Chinese investors are seeking more policy guidance from China’s leading economic planning body as mainland markets resume following a week-long holiday. A group of senior officials from the National Development and Reform Commission (NDRC), including Chairman Zheng Shanjie, are scheduled to brief reporters on Tuesday at 10 a.m. local time regarding the implementation of stimulus policies, according to a State Council notice.
Economists and traders are keenly observing for additional policy measures as Beijing has indicated an urgent need to realign the economy to achieve its annual growth target of approximately 5%. Prior to the holiday, authorities introduced various stimulus initiatives, including interest rate cuts, reduced cash reserve requirements for banks, relaxed property purchase regulations, and liquidity support for stock markets.
These measures have led to a substantial rise in Chinese major indexes, with a surge of over 25% as investors responded favorably to the stimulus package. Before the markets closed for the holiday, China’s CSI 300 blue-chip index continued a nine-day escalation, increasing by more than 8% on Monday. Meanwhile, Hong Kong stocks reopened last Wednesday, trading above 23,000 on Monday for the first time since 2022.
Futures contracts linked to the MSCI China A50 Connect Index, which tracks transactions of 50 leading stocks in the A-share market, have risen nearly 15% since September 30, reaching 2,536.6 by 2:30 p.m. on Monday. Similarly, SGX FTSE China A50 Index futures experienced a 12.7% increase, reaching 15,672 during the same holiday period.
Following Beijing’s commitment to increase fiscal spending on September 26, the market is anticipating further details, as noted by Erica Tay, director of macro research at Maybank Investment Banking Group. The NDRC’s clarification of policy specifics is considered crucial. Although the Ministry of Finance will not be participating in Tuesday’s briefing and has not announced significant growth-boosting policies, there have been reports hinting at such plans. Shaun Rein, managing director of China Market Research Group, emphasized the importance of fiscal stimulus in maintaining the rally’s momentum and highlighted the need for measures targeting the real economy.
Lynn Song, chief economist of Greater China at ING, suggested that optimism may persist in the short term as policymakers might leverage the positive momentum post-holiday, conditional on the effective implementation of pre-announced policies and introduction of new support measures to bolster consumer confidence and economic activity. However, Song warned that the optimism could wane if these expectations are not met. A-shares, stocks listed on Shanghai or Shenzhen exchanges, are nearing the upper end of a “relatively reasonable band” and trading above historical valuation levels, suggesting limited room for continued rallying without real economic improvements, according to Gary Ng, senior economist at Natixis.

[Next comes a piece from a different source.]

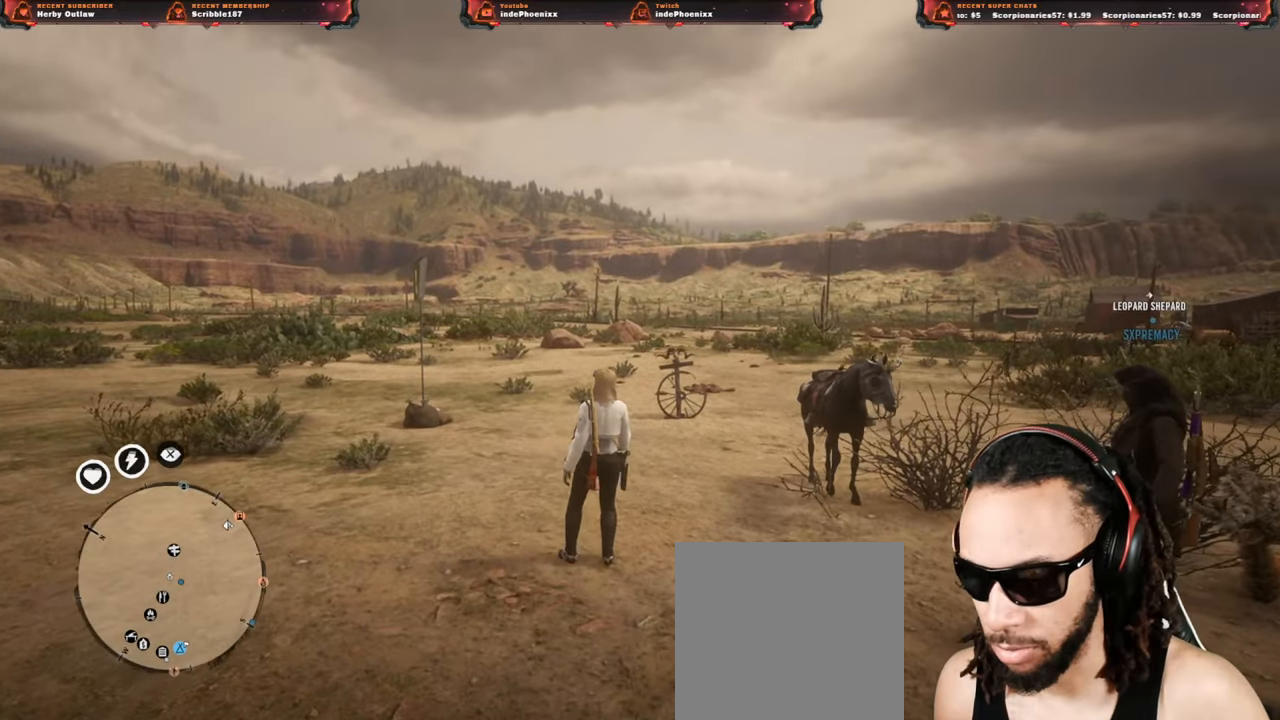
{"buttons": [], "left_stick": "center", "right_stick": "center", "events": []}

Expectations are high for the NDRC to announce substantial fiscal policies focusing on real estate and consumption. Yet, some experts, like Hong Hao, chief economist at GROW, anticipate that the Tuesday briefing might disappoint expectations, potentially leading markets to initially open higher but close lower. Eugene Hsiao, head of China equity strategy at Macquarie Capital, emphasized the need for effective mechanisms to enhance wages, consumption, and consumer confidence.
Morgan Stanley economists predict a 2-trillion-yuan fiscal package to support local government finances, bank recapitalization, and consumption enhancement. UBS projects a more modest fiscal package, estimating a range of 1.5 trillion to 2 trillion yuan for the current year, followed by 2 trillion to 3 trillion yuan in 2025. A significant market upside remains possible if Beijing advances with the expected fiscal support, with Citibank projecting the Hang Seng Index in Hong Kong could reach 26,000 by June 2025, following a potential 3-trillion-yuan consumption support package.